:: Exercise prompt ::
Which of the lines below include "storona"? Each one should be copied out.

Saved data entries

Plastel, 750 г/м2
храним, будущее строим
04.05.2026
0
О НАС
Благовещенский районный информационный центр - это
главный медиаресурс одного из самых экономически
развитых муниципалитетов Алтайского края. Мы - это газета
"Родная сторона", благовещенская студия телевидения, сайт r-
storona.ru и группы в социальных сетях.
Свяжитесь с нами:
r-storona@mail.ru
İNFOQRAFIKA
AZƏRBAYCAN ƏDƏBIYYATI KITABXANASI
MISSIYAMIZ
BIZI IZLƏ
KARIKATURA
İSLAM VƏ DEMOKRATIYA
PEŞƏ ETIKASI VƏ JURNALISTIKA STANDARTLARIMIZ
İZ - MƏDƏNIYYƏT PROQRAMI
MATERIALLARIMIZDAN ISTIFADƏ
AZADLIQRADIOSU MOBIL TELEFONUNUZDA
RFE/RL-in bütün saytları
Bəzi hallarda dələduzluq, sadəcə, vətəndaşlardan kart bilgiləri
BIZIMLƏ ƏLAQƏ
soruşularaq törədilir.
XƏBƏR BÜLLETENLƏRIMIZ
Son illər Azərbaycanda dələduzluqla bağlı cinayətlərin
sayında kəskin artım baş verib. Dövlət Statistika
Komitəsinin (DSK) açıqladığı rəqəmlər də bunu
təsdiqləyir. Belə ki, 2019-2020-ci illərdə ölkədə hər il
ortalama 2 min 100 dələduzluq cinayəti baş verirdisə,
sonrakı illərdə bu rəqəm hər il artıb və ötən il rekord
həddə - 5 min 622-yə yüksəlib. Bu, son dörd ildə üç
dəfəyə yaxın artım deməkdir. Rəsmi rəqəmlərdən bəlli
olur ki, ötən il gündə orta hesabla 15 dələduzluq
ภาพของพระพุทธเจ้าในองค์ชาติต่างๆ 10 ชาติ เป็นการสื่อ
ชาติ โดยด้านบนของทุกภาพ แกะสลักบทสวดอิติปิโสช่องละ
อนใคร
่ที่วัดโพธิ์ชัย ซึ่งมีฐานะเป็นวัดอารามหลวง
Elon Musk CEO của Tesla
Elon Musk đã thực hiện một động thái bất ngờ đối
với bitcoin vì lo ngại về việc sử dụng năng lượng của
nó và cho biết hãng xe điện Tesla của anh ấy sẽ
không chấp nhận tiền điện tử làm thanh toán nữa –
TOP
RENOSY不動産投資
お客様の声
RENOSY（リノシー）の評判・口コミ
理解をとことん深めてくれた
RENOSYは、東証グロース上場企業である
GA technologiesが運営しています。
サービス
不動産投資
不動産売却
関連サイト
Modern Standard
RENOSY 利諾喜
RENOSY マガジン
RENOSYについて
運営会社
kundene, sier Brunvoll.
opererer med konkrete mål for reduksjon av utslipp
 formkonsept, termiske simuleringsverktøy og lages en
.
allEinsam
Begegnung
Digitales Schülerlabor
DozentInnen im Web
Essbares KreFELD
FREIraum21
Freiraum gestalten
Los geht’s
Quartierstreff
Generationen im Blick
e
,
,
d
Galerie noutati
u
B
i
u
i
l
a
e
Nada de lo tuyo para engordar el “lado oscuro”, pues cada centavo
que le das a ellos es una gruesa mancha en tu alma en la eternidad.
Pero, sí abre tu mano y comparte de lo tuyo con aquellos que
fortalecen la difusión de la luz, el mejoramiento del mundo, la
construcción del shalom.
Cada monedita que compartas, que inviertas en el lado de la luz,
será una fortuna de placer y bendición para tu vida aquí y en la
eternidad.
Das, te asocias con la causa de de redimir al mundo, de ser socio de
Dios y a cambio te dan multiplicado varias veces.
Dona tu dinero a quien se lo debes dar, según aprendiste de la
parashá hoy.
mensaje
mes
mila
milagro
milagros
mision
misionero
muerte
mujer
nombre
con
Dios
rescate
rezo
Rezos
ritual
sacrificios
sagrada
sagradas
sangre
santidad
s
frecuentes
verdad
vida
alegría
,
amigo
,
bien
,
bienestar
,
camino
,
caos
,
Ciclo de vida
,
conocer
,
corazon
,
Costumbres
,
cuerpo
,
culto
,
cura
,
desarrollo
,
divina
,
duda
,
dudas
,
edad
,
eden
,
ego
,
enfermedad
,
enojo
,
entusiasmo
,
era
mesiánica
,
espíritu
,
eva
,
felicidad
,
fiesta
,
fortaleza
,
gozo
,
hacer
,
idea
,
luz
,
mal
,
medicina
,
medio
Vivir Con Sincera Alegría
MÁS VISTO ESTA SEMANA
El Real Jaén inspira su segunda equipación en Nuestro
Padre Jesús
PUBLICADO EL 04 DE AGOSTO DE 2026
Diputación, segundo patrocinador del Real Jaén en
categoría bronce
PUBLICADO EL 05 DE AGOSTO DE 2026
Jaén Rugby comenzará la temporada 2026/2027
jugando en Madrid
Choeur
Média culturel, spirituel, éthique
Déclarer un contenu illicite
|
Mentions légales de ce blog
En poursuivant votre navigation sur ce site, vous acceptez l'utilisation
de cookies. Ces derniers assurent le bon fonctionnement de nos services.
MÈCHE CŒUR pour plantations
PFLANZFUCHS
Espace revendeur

:: Response ::
storona.ru и группы в социальных сетях.
r-storona@mail.ru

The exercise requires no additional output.